INSTRUCTIONS TO FOLLOW => Starting at the first line and ending at the line containing "5.3.2. Formulare la proposta di valore", edit the lines by replacing every "Ricerca" with "Indagine" and keeping everything else unchanged. Return only those lines.

Stored data entries =>
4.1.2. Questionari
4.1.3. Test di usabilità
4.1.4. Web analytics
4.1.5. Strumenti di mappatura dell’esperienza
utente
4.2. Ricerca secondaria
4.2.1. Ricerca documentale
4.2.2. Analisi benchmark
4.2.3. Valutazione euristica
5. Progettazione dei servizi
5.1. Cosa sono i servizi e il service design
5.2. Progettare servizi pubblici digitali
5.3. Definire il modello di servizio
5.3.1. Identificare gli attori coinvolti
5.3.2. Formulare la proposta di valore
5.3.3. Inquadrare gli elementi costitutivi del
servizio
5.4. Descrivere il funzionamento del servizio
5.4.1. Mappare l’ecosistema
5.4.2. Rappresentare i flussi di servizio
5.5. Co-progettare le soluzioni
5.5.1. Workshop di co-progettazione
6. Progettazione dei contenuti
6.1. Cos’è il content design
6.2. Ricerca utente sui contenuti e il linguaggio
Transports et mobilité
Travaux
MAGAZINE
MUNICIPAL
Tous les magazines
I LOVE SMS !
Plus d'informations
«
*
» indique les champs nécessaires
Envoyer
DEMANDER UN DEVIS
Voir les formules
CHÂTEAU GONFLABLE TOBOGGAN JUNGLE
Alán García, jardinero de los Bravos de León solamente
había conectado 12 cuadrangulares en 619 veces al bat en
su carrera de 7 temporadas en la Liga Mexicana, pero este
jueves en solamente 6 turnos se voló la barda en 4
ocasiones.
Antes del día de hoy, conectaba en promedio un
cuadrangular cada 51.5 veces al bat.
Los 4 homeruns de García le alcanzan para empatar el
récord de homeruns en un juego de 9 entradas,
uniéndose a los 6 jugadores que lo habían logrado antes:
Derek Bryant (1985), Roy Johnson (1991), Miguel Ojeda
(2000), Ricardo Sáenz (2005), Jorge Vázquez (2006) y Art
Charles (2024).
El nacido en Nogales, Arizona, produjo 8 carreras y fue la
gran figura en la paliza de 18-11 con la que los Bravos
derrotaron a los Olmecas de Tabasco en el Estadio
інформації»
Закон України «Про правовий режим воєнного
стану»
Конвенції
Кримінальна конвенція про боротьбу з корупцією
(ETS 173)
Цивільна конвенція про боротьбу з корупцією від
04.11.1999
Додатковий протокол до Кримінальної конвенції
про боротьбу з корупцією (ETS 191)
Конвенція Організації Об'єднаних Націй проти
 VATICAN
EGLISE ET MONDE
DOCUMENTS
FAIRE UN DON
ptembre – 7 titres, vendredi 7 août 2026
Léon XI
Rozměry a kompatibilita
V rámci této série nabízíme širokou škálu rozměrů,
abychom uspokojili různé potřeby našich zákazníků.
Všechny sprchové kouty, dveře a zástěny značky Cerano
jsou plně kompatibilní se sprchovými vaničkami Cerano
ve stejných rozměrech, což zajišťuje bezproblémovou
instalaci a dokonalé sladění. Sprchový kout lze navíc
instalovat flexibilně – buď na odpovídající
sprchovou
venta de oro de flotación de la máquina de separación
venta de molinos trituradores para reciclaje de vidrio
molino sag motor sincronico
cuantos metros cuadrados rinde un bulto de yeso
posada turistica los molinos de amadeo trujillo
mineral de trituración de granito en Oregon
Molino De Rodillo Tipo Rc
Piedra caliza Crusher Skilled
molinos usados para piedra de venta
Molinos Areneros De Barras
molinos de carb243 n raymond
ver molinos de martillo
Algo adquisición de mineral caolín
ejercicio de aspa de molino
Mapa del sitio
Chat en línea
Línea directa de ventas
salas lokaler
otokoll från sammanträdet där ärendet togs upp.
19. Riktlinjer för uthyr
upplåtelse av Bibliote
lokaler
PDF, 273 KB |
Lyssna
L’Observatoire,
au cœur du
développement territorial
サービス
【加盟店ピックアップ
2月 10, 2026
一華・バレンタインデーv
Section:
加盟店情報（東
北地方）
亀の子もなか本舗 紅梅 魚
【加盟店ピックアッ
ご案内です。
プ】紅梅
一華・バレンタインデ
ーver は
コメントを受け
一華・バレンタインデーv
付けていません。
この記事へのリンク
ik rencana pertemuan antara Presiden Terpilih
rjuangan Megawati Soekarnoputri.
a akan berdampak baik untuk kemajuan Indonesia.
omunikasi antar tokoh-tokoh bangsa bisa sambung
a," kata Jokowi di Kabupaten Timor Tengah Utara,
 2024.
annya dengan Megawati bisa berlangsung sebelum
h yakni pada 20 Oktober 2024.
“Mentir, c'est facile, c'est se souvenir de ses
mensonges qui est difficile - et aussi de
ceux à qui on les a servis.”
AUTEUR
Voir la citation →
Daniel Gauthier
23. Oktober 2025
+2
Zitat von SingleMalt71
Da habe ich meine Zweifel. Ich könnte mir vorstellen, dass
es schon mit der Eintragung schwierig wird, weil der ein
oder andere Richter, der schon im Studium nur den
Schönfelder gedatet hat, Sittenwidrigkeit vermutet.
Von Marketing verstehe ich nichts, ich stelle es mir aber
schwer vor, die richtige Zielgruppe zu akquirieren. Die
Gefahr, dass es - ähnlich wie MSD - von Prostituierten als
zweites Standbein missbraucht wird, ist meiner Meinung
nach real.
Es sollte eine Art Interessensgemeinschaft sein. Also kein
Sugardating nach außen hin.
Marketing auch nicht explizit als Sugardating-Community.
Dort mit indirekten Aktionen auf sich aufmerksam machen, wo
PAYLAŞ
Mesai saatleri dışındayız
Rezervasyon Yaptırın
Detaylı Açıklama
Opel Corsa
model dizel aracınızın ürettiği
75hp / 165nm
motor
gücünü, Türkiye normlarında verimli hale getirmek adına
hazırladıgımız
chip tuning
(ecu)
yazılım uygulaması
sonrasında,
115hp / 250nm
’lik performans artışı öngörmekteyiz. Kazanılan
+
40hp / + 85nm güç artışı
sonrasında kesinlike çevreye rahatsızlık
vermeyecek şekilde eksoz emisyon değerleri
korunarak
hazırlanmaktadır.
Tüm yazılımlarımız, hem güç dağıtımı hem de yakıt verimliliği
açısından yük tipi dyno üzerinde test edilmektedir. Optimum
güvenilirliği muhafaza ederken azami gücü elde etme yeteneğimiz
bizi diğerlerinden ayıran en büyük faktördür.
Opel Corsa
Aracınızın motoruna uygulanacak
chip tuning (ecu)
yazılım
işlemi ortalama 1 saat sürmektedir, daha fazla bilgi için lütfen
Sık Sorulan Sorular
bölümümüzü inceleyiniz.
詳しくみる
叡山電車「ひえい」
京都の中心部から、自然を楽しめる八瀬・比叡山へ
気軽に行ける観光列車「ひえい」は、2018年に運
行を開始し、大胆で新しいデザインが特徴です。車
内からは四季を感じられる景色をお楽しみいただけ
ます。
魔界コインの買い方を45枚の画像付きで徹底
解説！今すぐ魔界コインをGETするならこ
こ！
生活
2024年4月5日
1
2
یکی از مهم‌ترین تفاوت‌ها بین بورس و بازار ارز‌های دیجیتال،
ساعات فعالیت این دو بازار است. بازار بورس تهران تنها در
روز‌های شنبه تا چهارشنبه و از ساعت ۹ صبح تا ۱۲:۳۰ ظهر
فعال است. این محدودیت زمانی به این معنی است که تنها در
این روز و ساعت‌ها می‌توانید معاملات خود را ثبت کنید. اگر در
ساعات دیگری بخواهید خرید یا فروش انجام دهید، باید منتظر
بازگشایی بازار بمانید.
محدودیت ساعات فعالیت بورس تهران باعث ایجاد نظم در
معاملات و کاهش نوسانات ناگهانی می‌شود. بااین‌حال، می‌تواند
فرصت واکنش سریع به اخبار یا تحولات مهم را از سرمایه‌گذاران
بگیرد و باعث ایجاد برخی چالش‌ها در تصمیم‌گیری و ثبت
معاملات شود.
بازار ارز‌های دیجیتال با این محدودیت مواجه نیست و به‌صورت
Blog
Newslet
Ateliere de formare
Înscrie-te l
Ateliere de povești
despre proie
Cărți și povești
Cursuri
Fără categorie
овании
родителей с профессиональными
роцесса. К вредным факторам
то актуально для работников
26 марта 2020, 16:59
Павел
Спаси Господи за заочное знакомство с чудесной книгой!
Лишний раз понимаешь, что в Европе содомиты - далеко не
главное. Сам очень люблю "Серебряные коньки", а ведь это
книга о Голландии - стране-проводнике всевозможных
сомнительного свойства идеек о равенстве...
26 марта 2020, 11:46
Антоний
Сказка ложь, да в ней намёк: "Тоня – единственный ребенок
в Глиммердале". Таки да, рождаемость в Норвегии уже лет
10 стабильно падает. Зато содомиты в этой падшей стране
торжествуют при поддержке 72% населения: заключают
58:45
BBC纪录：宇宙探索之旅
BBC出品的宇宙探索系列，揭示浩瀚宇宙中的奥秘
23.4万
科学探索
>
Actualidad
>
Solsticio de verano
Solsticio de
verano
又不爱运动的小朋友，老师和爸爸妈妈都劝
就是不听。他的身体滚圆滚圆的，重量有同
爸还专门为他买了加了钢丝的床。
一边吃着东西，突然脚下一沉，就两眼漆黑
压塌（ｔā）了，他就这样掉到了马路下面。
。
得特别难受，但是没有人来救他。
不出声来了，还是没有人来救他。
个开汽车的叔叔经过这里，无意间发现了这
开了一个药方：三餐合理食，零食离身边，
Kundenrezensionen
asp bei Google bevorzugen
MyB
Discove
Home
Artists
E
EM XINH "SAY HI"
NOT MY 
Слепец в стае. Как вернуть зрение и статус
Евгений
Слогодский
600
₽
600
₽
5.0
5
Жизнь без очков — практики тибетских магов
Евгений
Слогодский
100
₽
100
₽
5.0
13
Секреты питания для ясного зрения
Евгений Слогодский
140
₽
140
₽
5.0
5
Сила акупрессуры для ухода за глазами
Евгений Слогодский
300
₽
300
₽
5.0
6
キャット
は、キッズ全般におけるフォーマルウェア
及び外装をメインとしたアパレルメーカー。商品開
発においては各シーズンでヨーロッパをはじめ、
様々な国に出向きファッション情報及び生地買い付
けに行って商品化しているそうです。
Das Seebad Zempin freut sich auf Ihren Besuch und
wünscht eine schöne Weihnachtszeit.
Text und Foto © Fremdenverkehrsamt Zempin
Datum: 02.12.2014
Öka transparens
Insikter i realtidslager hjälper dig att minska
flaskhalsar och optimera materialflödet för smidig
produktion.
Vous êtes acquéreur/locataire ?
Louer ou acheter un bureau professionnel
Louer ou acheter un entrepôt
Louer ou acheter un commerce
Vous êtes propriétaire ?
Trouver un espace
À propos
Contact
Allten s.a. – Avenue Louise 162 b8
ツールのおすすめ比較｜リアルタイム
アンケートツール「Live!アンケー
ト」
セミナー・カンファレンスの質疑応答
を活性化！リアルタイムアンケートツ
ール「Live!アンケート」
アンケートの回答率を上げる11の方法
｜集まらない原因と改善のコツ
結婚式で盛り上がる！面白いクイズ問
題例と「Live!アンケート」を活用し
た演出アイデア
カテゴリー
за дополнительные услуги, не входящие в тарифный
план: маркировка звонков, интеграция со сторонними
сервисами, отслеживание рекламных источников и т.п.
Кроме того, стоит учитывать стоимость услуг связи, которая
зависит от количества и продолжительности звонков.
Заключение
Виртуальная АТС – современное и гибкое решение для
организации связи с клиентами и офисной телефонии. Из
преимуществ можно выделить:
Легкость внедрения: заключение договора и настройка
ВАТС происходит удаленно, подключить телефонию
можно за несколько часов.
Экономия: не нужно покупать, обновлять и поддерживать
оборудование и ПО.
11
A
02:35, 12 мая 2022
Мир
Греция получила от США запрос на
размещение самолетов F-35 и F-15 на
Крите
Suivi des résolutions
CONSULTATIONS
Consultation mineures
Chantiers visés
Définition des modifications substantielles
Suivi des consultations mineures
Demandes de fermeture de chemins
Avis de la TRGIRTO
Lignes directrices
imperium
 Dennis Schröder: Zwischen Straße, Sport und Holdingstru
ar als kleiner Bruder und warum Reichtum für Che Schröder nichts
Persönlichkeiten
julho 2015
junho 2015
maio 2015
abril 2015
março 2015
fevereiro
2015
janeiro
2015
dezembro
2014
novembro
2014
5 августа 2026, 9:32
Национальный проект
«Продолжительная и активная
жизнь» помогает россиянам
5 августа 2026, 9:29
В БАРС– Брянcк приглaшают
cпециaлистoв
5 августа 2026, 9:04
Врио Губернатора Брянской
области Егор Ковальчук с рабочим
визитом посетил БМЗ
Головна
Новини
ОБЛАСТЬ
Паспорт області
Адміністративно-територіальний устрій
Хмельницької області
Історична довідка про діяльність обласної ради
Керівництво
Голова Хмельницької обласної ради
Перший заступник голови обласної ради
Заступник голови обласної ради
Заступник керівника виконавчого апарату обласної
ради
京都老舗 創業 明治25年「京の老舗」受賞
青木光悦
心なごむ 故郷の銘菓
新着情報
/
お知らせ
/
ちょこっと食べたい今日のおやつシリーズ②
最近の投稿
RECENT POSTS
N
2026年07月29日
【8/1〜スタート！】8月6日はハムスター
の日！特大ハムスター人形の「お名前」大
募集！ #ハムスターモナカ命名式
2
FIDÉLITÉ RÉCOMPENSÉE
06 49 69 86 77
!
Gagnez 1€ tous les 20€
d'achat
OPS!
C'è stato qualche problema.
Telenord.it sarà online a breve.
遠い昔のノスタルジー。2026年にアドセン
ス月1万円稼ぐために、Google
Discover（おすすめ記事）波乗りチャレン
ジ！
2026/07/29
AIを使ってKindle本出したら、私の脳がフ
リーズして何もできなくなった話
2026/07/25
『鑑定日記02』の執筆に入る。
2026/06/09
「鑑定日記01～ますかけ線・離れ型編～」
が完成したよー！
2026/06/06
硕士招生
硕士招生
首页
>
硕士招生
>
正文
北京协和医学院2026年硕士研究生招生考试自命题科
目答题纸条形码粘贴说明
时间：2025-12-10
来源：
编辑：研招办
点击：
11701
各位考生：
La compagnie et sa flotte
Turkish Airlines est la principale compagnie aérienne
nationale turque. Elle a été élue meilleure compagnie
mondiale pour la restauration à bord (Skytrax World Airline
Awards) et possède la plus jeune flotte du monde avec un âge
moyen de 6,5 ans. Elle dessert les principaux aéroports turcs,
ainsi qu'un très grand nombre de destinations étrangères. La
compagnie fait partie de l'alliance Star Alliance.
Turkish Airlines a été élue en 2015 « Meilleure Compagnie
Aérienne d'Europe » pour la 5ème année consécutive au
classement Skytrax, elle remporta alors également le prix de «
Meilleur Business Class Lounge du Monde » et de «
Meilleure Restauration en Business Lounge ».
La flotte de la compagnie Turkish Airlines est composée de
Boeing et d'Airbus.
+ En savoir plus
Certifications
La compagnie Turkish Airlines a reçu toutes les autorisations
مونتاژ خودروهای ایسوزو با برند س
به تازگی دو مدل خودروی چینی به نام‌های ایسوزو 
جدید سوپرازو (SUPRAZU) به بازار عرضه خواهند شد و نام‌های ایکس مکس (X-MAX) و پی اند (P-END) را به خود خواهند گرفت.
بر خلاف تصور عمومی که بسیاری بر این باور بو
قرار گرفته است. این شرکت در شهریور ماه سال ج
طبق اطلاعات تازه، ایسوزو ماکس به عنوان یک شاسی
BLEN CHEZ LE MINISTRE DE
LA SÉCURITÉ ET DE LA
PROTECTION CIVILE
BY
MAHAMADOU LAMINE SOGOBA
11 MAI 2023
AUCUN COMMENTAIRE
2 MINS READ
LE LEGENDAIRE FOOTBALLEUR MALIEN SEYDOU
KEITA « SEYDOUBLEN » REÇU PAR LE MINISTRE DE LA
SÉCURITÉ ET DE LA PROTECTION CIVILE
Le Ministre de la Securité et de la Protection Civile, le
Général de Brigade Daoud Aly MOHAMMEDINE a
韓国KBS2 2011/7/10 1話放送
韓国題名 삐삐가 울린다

SOLUTION TO THIS TASK =>
4.1.2. Questionari
4.1.3. Test di usabilità
4.1.4. Web analytics
4.1.5. Strumenti di mappatura dell’esperienza
utente
4.2. Indagine secondaria
4.2.1. Indagine documentale
4.2.2. Analisi benchmark
4.2.3. Valutazione euristica
5. Progettazione dei servizi
5.1. Cosa sono i servizi e il service design
5.2. Progettare servizi pubblici digitali
5.3. Definire il modello di servizio
5.3.1. Identificare gli attori coinvolti
5.3.2. Formulare la proposta di valore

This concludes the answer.